The other aspect is that all of the benefits from owning the NFT, be it the licence, the ownership of the artwork, and access to the exclusive members-only club, are mediated by the ownership of the token itself. So if the fraudsters are now in possession of the token, they should have access to all those benefits, right?

Here is where I think that all of the interventions from the NFT marketplaces and BAYC have to start raising eyebrows of anyone who is paying attention to the nature of NFTs. The whole ethos of the so-called Web 3 is that it is decentralised, it moves away from the tired Web 2 dominated by large platforms. It’s a blockchain-driven Internet mediated by tokens, more democratic because of decentralised governance features, more responsive because it uses smart contracts, more transparent because of the blockchain, more resilient and secure because of maths, consensus mechanisms, and strong encryption. Any inconveniences, such as low transactions/second and high transaction fees, are blamed on early-days implementations, or as prices to pay for a more decentralised space.

But what has happened here should be eye-opening. One of the value propositions of NFTs is precisely this much-vaunted decentralisation. Tokens are verified by maths, immutable, trustless, censorship resistant. But if your token can be taken out by a platform, this one very important selling point dissipates into a puff of smoke. NFT marketplaces become just like any other platform, like Twitter and Facebook, in other words, no better than the Boomer Web they despise.

Code is law they tell us, when in reality platform is law.

BAYC has the very same problem. If ownership and membership are entirely mediated by the possession of the token, them removing those benefits to the hackers results in a direct assault to those principles of non-censorship and freedom contained in their mission statement and terms of use. The token is useless, they might as well sell paper coupons.

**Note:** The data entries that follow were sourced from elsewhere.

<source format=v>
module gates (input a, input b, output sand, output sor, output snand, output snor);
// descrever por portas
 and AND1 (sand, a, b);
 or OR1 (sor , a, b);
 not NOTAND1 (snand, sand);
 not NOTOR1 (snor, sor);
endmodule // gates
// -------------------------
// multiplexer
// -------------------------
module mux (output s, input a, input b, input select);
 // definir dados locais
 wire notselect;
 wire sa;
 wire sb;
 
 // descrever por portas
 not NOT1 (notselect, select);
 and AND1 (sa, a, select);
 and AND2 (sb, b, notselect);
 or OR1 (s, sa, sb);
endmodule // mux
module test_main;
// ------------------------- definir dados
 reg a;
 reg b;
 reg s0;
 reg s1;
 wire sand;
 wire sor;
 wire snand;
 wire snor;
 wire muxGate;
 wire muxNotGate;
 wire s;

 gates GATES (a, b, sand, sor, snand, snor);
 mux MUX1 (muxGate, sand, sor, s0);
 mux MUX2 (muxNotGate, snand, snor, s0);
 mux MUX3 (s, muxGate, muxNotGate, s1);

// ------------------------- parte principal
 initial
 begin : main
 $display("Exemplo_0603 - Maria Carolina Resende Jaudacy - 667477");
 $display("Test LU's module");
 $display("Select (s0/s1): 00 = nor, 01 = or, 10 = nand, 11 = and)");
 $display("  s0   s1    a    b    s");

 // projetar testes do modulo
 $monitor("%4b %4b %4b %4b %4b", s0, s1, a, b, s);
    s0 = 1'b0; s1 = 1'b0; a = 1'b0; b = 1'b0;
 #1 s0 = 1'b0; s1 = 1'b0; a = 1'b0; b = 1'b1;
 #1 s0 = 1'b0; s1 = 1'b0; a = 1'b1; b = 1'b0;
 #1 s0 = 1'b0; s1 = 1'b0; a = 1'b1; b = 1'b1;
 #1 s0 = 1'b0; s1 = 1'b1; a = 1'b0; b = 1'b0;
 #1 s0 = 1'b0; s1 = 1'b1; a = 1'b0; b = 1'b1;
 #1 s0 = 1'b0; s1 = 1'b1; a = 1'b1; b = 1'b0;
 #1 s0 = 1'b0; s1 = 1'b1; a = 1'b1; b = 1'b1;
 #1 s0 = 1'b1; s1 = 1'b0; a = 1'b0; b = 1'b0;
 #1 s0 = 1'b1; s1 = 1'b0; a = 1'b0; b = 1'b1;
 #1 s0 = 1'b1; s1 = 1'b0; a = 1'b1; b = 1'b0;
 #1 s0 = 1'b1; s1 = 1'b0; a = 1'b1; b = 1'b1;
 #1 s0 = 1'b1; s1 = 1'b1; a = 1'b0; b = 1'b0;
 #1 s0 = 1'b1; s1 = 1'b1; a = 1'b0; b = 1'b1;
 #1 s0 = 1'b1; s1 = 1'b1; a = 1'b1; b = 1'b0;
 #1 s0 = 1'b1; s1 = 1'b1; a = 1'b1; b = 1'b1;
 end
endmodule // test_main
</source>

YouTuber Dan Olson explained it really well in this tweet:

I don’t think that the platforms and marketplaces have really thought this one through. By exercising censorship, they are attacking one of the pillars of the decentralisation mythos that surrounds NFTs. I still think that this is the right decision on their part by the way, but we have to stop living in this mythical world of DAOs and complete decentralisation. When things go wrong, the platform rules, and not the smart contract.

Platform is Law.

On the meantime, the only bored ape #9564 you can get your hands on is a Reversed Bored Ape, at least until OpenSea decides to remove it. And therein lies the problem.

Edit:

A couple of interesting points. Becerra continues to use the Ape as his Twitter profile picture (this is a big element of the status-symbol that is acquired with some NFTs). This further deflates the relevance of the token to the whole scene, it’s bling, a digital aesthetic mediated by proving that you have paid some cash, sort of going to Salt Bae’s restaurant to take a selfie. I also liked this take:


32 Comments

Arefin · November 2, 2021 at 4:52 pm

The rise of Hacker’s state is on the horizon, where Hackers will be fighting for sovereignty.

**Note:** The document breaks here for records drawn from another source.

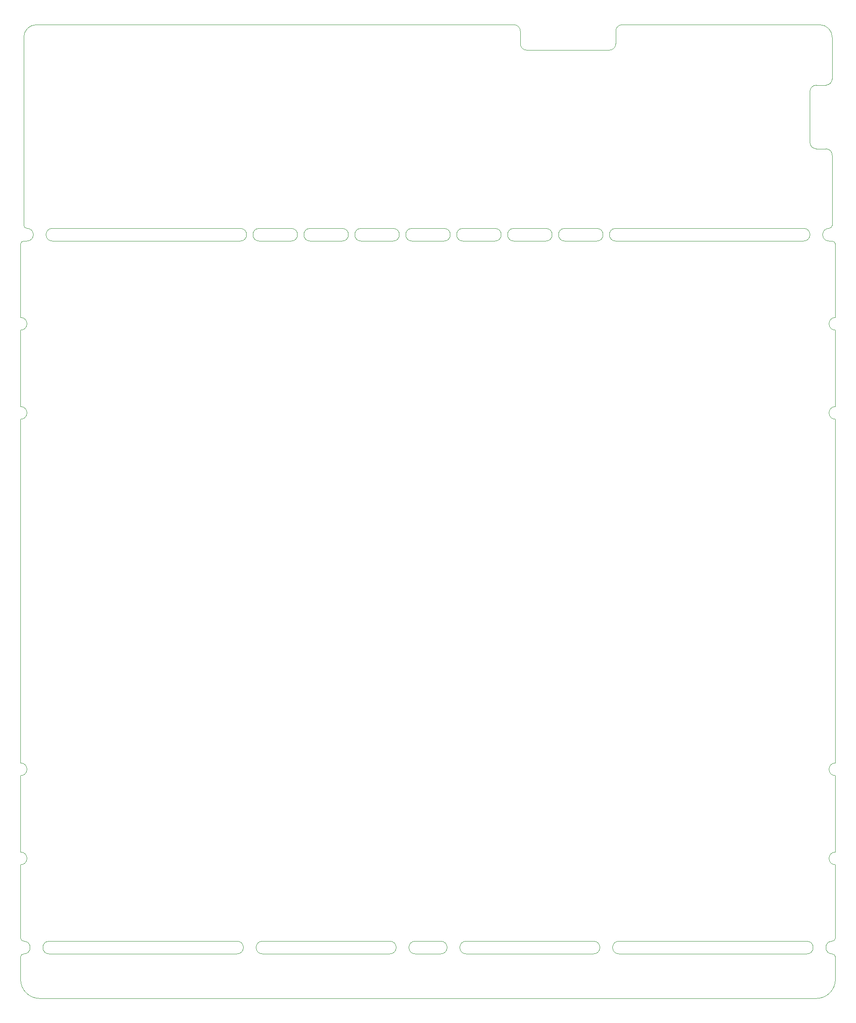
<source format=gm1>
G04 #@! TF.GenerationSoftware,KiCad,Pcbnew,5.0.1-33cea8e~68~ubuntu16.04.1*
G04 #@! TF.CreationDate,2018-10-30T17:20:45+05:30*
G04 #@! TF.ProjectId,ClockIOT,436C6F636B494F542E6B696361645F70,rev 3*
G04 #@! TF.SameCoordinates,Original*
G04 #@! TF.FileFunction,Profile,NP*
%FSLAX46Y46*%
G04 Gerber Fmt 4.6, Leading zero omitted, Abs format (unit mm)*
G04 Created by KiCad (PCBNEW 5.0.1-33cea8e~68~ubuntu16.04.1) date Tue Oct 30 17:20:45 2018*
%MOMM*%
%LPD*%
G01*
G04 APERTURE LIST*
%ADD10C,0.076200*%
G04 APERTURE END LIST*
D10*
X212090000Y-90805000D02*
G75*
G02X211455000Y-91440000I-635000J0D01*
G01*
X51435000Y-91440000D02*
G75*
G02X50800000Y-90805000I0J635000D01*
G01*
X50800000Y-90805000D02*
X50800000Y-53340000D01*
X53340000Y-50800000D02*
X148590000Y-50800000D01*
X212090000Y-76835000D02*
X212090000Y-90805000D01*
X50800000Y-53340000D02*
G75*
G02X53340000Y-50800000I2540000J0D01*
G01*
X209550000Y-50800000D02*
G75*
G02X212090000Y-53340000I0J-2540000D01*
G01*
X168910000Y-91440000D02*
X168910000Y-91440000D01*
X148590000Y-50800000D02*
G75*
G02X149860000Y-52070000I0J-1270000D01*
G01*
X151130000Y-55880000D02*
G75*
G02X149860000Y-54610000I0J1270000D01*
G01*
X168910000Y-54610000D02*
G75*
G02X167640000Y-55880000I-1270000J0D01*
G01*
X168910000Y-52070000D02*
G75*
G02X170180000Y-50800000I1270000J0D01*
G01*
X168910000Y-52070000D02*
X168910000Y-54610000D01*
X151130000Y-55880000D02*
X167640000Y-55880000D01*
X149860000Y-52070000D02*
X149860000Y-54610000D01*
X170180000Y-50800000D02*
X209550000Y-50800000D01*
X209550000Y-50800000D02*
X209550000Y-50800000D01*
X212090000Y-61595000D02*
G75*
G02X210820000Y-62865000I-1270000J0D01*
G01*
X210820000Y-75565000D02*
G75*
G02X212090000Y-76835000I0J-1270000D01*
G01*
X208915000Y-75565000D02*
G75*
G02X207645000Y-74295000I0J1270000D01*
G01*
X207645000Y-64135000D02*
G75*
G02X208915000Y-62865000I1270000J0D01*
G01*
X210820000Y-62865000D02*
X208915000Y-62865000D01*
X207645000Y-74295000D02*
X207645000Y-64135000D01*
X210820000Y-75565000D02*
X208915000Y-75565000D01*
X212090000Y-53340000D02*
X212090000Y-61595000D01*
X50165000Y-200660000D02*
X50165000Y-215900000D01*
X50165000Y-129540000D02*
X50165000Y-198120000D01*
X50165000Y-127000000D02*
G75*
G02X50165000Y-129540000I0J-1270000D01*
G01*
X50165000Y-198120000D02*
G75*
G02X50165000Y-200660000I0J-1270000D01*
G01*
X212725000Y-200660000D02*
X212725000Y-215900000D01*
X212725000Y-200660000D02*
G75*
G02X212725000Y-198120000I0J1270000D01*
G01*
X212725000Y-129540000D02*
X212725000Y-198120000D01*
X212725000Y-129540000D02*
G75*
G02X212725000Y-127000000I0J1270000D01*
G01*
X51435000Y-93980000D02*
X50800000Y-93980000D01*
X211455000Y-93980000D02*
X212090000Y-93980000D01*
X133985000Y-236220000D02*
X128905000Y-236220000D01*
X93345000Y-233680000D02*
G75*
G02X93345000Y-236220000I0J-1270000D01*
G01*
X128905000Y-233680000D02*
X133985000Y-233680000D01*
X212725000Y-233045000D02*
G75*
G02X212090000Y-233680000I-635000J0D01*
G01*
X164465000Y-236220000D02*
X139065000Y-236220000D01*
X169545000Y-236220000D02*
X207010000Y-236220000D01*
X207010000Y-233680000D02*
G75*
G02X207010000Y-236220000I0J-1270000D01*
G01*
X50165000Y-236855000D02*
G75*
G02X50800000Y-236220000I635000J0D01*
G01*
X98425000Y-236220000D02*
G75*
G02X98425000Y-233680000I0J1270000D01*
G01*
X55880000Y-236220000D02*
X93345000Y-236220000D01*
X55880000Y-236220000D02*
G75*
G02X55880000Y-233680000I0J1270000D01*
G01*
X169545000Y-236220000D02*
G75*
G02X169545000Y-233680000I0J1270000D01*
G01*
X50800000Y-233680000D02*
G75*
G02X50800000Y-236220000I0J-1270000D01*
G01*
X123825000Y-236220000D02*
X98425000Y-236220000D01*
X55880000Y-233680000D02*
X93345000Y-233680000D01*
X207010000Y-233680000D02*
X169545000Y-233680000D01*
X139065000Y-233680000D02*
X164465000Y-233680000D01*
X133985000Y-233680000D02*
G75*
G02X133985000Y-236220000I0J-1270000D01*
G01*
X128905000Y-236220000D02*
G75*
G02X128905000Y-233680000I0J1270000D01*
G01*
X123825000Y-233680000D02*
G75*
G02X123825000Y-236220000I0J-1270000D01*
G01*
X212090000Y-236220000D02*
G75*
G02X212725000Y-236855000I0J-635000D01*
G01*
X139065000Y-236220000D02*
G75*
G02X139065000Y-233680000I0J1270000D01*
G01*
X164465000Y-233680000D02*
G75*
G02X164465000Y-236220000I0J-1270000D01*
G01*
X212090000Y-236220000D02*
G75*
G02X212090000Y-233680000I0J1270000D01*
G01*
X50800000Y-233680000D02*
G75*
G02X50165000Y-233045000I0J635000D01*
G01*
X98425000Y-233680000D02*
X123825000Y-233680000D01*
X206375000Y-91440000D02*
G75*
G02X206375000Y-93980000I0J-1270000D01*
G01*
X211455000Y-93980000D02*
G75*
G02X211455000Y-91440000I0J1270000D01*
G01*
X56515000Y-93980000D02*
G75*
G02X56515000Y-91440000I0J1270000D01*
G01*
X51435000Y-91440000D02*
G75*
G02X51435000Y-93980000I0J-1270000D01*
G01*
X104140000Y-93980000D02*
X97790000Y-93980000D01*
X97790000Y-91440000D02*
X104140000Y-91440000D01*
X114300000Y-93980000D02*
X107950000Y-93980000D01*
X107950000Y-91440000D02*
X114300000Y-91440000D01*
X124460000Y-93980000D02*
X118110000Y-93980000D01*
X118110000Y-91440000D02*
X124460000Y-91440000D01*
X134620000Y-93980000D02*
X128270000Y-93980000D01*
X128270000Y-91440000D02*
X134620000Y-91440000D01*
X144780000Y-93980000D02*
X138430000Y-93980000D01*
X138430000Y-91440000D02*
X144780000Y-91440000D01*
X148590000Y-93980000D02*
X154940000Y-93980000D01*
X154940000Y-91440000D02*
X148590000Y-91440000D01*
X165100000Y-93980000D02*
X158750000Y-93980000D01*
X158750000Y-91440000D02*
X165100000Y-91440000D01*
X211455000Y-93980000D02*
X211455000Y-93980000D01*
X168910000Y-93980000D02*
X206375000Y-93980000D01*
X168910000Y-91440000D02*
X168910000Y-91440000D01*
X206375000Y-91440000D02*
X168910000Y-91440000D01*
X212090000Y-93980000D02*
G75*
G02X212725000Y-94615000I0J-635000D01*
G01*
X168910000Y-93980000D02*
G75*
G02X168910000Y-91440000I0J1270000D01*
G01*
X165100000Y-91440000D02*
G75*
G02X165100000Y-93980000I0J-1270000D01*
G01*
X158750000Y-93980000D02*
G75*
G02X158750000Y-91440000I0J1270000D01*
G01*
X154940000Y-91440000D02*
G75*
G02X154940000Y-93980000I0J-1270000D01*
G01*
X148590000Y-93980000D02*
G75*
G02X148590000Y-91440000I0J1270000D01*
G01*
X144780000Y-91440000D02*
G75*
G02X144780000Y-93980000I0J-1270000D01*
G01*
X138430000Y-93980000D02*
G75*
G02X138430000Y-91440000I0J1270000D01*
G01*
X134620000Y-91440000D02*
G75*
G02X134620000Y-93980000I0J-1270000D01*
G01*
X128270000Y-93980000D02*
G75*
G02X128270000Y-91440000I0J1270000D01*
G01*
X124460000Y-91440000D02*
G75*
G02X124460000Y-93980000I0J-1270000D01*
G01*
X118110000Y-93980000D02*
G75*
G02X118110000Y-91440000I0J1270000D01*
G01*
X114300000Y-91440000D02*
G75*
G02X114300000Y-93980000I0J-1270000D01*
G01*
X107950000Y-93980000D02*
G75*
G02X107950000Y-91440000I0J1270000D01*
G01*
X104140000Y-91440000D02*
G75*
G02X104140000Y-93980000I0J-1270000D01*
G01*
X97790000Y-93980000D02*
G75*
G02X97790000Y-91440000I0J1270000D01*
G01*
X93980000Y-91440000D02*
G75*
G02X93980000Y-93980000I0J-1270000D01*
G01*
X56515000Y-93980000D02*
X93980000Y-93980000D01*
X56515000Y-91440000D02*
X93980000Y-91440000D01*
X50165000Y-94615000D02*
G75*
G02X50800000Y-93980000I635000J0D01*
G01*
X53975000Y-245110000D02*
G75*
G02X50165000Y-241300000I0J3810000D01*
G01*
X212725000Y-241300000D02*
G75*
G02X208915000Y-245110000I-3810000J0D01*
G01*
X212725000Y-241300000D02*
X212725000Y-236855000D01*
X53975000Y-245110000D02*
X208915000Y-245110000D01*
X50165000Y-236855000D02*
X50165000Y-241300000D01*
X50165000Y-218440000D02*
X50165000Y-233045000D01*
X50165000Y-215900000D02*
X50165000Y-215900000D01*
X50165000Y-111760000D02*
X50165000Y-127000000D01*
X212725000Y-218440000D02*
X212725000Y-233045000D01*
X212725000Y-215900000D02*
X212725000Y-215900000D01*
X212725000Y-111760000D02*
X212725000Y-127000000D01*
X212725000Y-111760000D02*
G75*
G02X212725000Y-109220000I0J1270000D01*
G01*
X212725000Y-218440000D02*
G75*
G02X212725000Y-215900000I0J1270000D01*
G01*
X50165000Y-215900000D02*
G75*
G02X50165000Y-218440000I0J-1270000D01*
G01*
X50165000Y-109220000D02*
G75*
G02X50165000Y-111760000I0J-1270000D01*
G01*
X50165000Y-109220000D02*
X50165000Y-94615000D01*
X212725000Y-94615000D02*
X212725000Y-109220000D01*
M02*

</source>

Bill Rosenblatt · November 2, 2021 at 6:57 pm

And this is fundamentally different from the Napster era … how?

Anonymous · December 30, 2021 at 2:53 pm

First of all, great article. I have been learning a lot from your lessons, for sure one of the biggest references for me in the NFT- legal area.

About the article itself, i have to point out that the link to the “great article discussing property rights in tokens” is broken, If possible, could you repost it here on the comments or edit it in the article text?

Finaly, after reading this post, i started pondering my self with questions about theft and property problems in the called “metaverse” and on the WEB 3.0. Do you plan to write anything about those two topics? I would love to hear your perspective.